What is French Cuisine?

Cheese and wine are the foundation of French cuisine.
Cheese and wine are the foundation of French cuisine.

French Cuisine is a heavenly amalgamation of culture, tradition, sophistication and, perhaps above all, a love for food. The French look beyond the ingredients and techniques that go into creating a rich blend of flavors. It has to also be considered as a way of life. French cooking is sophisticated and requires patience and practice to master every aspect of it. French cuisine has been incredibly influential, particularly in the realm of western cuisine.

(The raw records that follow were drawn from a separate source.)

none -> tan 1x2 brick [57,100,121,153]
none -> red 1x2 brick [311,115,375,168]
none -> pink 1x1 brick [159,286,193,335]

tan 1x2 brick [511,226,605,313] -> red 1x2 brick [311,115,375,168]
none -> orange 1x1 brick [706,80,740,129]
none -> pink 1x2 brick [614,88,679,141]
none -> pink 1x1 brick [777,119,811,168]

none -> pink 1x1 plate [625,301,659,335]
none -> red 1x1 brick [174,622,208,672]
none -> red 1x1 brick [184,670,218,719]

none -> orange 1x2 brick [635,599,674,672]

In November 2010, French gastronomy was designated as having "intangible cultural heritage".

Here are some of the most popular and celebrated delicacies from France.

5. Foie Gras

Foie gras carefully presented.

Foie Gras is made from the liver of the duck or goose which has been fattened specifically for preparation of this delicacy. The fattening process is called gavage. Ducks account for over 90% of the foie gras production as its taste is described as more “rustic” than goose. Foie gras is smooth and supple while remaining firm to touch with a uniform colour throughout. French law describes it as "part of the cultural and gastronomic heritage" of France.

4. Bisque

A lobster bisque.

Bisque is a particularly seasoned soup made from the crustaceans which comprise of lobster, crab, shrimp or crayfish. It is thickened with rice and has become so popular that any thick, smooth and creamy soup is now informally albeit incorrectly called bisque. Bisque gets its flavors from roasted shells. The aroma and flavor of bisque is often what sets some restaurants apart from the rest. An important technical aspect of preparing bisque is to not wash any utensils or dishes used while preparation to preserve and maximize the flavor.

3. Éclair


An éclair is a long pastry made from a special kind of light pastry dough called choux. Although choux is a common ingredient in the preparation of many pastries, what sets éclairs apart is simplicity and richness. It is filled with cream or custard and dipped in fondant icing or ganache. Frozen éclairs follow the same form but are filled with ice cream instead.

2. Macaron

A selection of French macarons.

Macarons are a delightful explosion of flavorful meringue cookies. Two meringue cookies are sandwiched together with some kind of filling ranging from jams, butter, caramel or buttercream frosting. The macaron is a staple of French cuisine and has a smooth and crisp shell with a chewy and moist interior which melts in the mouth. They are made with egg whites and sugar which lends the chewy texture without drying out and becoming too crispy. The macaron is one of the most popular French exports to the rest of the world and has iconic status in some countries like Korea, America and Japan.

1. Baguette


A baguette is a classic long and thin loaf of French bread. Even though it existed beforehand, the term baguette only became part of popular culture from 1920 onwards. The baguette is made of very simple ingredients namely flour, water, salt and yeast. They are usually eaten as sandwiches cut in half and also for breakfast. A thicker baguette is called "pain" whereas a thinner version is called "ficelle". Like most breads, they are best when fresh and stale rapidly as time passes.